Howl! festival cries foul over Boys’ Club fair

By Elizabeth O’Brien

Organizers of the Howl! festival are screaming mad about a street fair coming to Avenue A on Sat., Oct. 4 and threaten to boycott the event that they say took unfair precedence over their extravaganza.

The inaugural Howl! festival took place in late August in Tompkins Sq. Park and on St. Mark’s Pl. Organizers had hoped to hold the festival on Avenue A, but the city denied their request. After receiving a huge influx of street fair applications early this year, the mayor’s Community Assistance Unit decided to reject all new applications, said Jonathan Greenspun, commissioner of the unit.

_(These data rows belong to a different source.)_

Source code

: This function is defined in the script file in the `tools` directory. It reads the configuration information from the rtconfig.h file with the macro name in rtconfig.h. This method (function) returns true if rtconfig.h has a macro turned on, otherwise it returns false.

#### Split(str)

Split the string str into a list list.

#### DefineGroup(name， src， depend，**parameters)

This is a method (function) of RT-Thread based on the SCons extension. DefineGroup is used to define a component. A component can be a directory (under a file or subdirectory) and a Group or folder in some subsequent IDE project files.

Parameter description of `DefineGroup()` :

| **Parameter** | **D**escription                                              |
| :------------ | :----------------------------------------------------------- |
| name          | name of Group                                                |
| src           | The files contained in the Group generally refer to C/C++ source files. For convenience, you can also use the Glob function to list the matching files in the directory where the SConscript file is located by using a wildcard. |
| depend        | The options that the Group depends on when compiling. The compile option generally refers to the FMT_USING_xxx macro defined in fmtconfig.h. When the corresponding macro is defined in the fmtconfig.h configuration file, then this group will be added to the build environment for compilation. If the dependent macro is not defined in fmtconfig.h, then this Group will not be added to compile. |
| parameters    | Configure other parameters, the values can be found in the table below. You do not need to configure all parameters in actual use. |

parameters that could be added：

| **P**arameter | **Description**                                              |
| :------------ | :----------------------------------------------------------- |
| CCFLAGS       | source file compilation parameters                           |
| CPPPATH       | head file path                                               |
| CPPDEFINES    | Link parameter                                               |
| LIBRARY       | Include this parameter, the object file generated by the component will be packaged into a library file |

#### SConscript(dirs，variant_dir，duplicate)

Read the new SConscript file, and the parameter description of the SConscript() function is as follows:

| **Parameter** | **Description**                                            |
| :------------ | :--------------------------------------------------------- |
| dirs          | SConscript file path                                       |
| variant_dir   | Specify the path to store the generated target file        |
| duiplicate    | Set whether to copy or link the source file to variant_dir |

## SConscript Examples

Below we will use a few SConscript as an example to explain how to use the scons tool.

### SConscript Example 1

This Saturday’s event, a street fair organized by the Boys’ Club of New York Alumni, Inc., was held last year on Avenue A and as such it was allowed to continue this year, Greenspun said. The Community Assistance Unit worked out a compromise with Howl! organizers, granting them permission to hold a block party on St. Mark’s Pl. instead of a bigger street fair on Avenue A.

Howl! featured a weeklong series of events centered around the East Village’s artistic and counter-cultural heritage. This kind of homegrown event should not have been brushed aside for the generic hotdog and handbag-selling fairs like the one that will happen on Saturday, Howl! organizers said.

“Over here we felt we took a count of the neighborhood, and [people felt] no one responded to what the neighborhood wants,” said David Leslie, artistic director of Howl!

Greenspun said the Community Assistance Unit adopted its policy to reject all new street fair applications because police resources would be stretched too thin with the additions. The unit received 39 new applications this year, much higher than usual, he said. Greenspun added that the office went out of its way to accommodate Howl! on St. Mark’s Pl., in large part because it recognized that the event had the support of the community and local elected officials.

Community Board 3 has a rule that only one street fair per avenue is allowed per year. However, all community board recommendations are advisory and the city has no limit on the number of street fairs per avenue per year, Greenspun said.

Some Avenue A merchants are dreading this Saturday’s street fair. Charles Branstool, owner of Exit9 Gift Store, said that business during last year’s street fair was 40 percent off compared to a typical sunny Saturday. Vendors blocked his storefront, so potential customers couldn’t even see he was there, Branstool said. This year, Branstool has had great difficulty contacting the professional event planners running the festival for the Boys’ Club alumni association.

“This alone makes me feel they’re not here for the community, that they’re just here to make a buck off the East Village,” he said.

Phil La Lumia, who sits on the board of directors of the Boys’ Club of New York Alumni, Inc., said that all the money raised at the fair goes to the Boys’ Club Harriman Clubhouse on E. 10th St. La Lumia, a former member of Community Board 3, who has been active in Boys’ Club activities since 1934, said, “Whatever we raise in this community, we keep in this community.” La Lumia said the event raised $12,000 for the Boys’ Club last year.

Phil Hartman, executive director of Howl!, disputes the contention that the Boys’ Club alumni group gave all its proceeds to the Boys’ Club on E. 10th St. Habib Ullah, outgoing director of the Harriman Clubhouse, said the Boys’ Club did receive some money from the street fair last year, although he declined to specify the amount and referred further inquires to another staff member who was not available for comment.

Hartman also claimed that the Boys’ Club alumni organization used illegal tactics such as forging signatures on its street fair application. Greenspun said his office would investigate Hartman’s allegations.

Howl! supporters plan to distribute flyers on Avenue A this Saturday to protest the Boys’ Club alumni street fair.

One flyer reads: “Sox and sausage street fairs hurt local businesses, inconvenience local residents and displace indigenous local events that bring entertainment, education and economic benefits to the community.”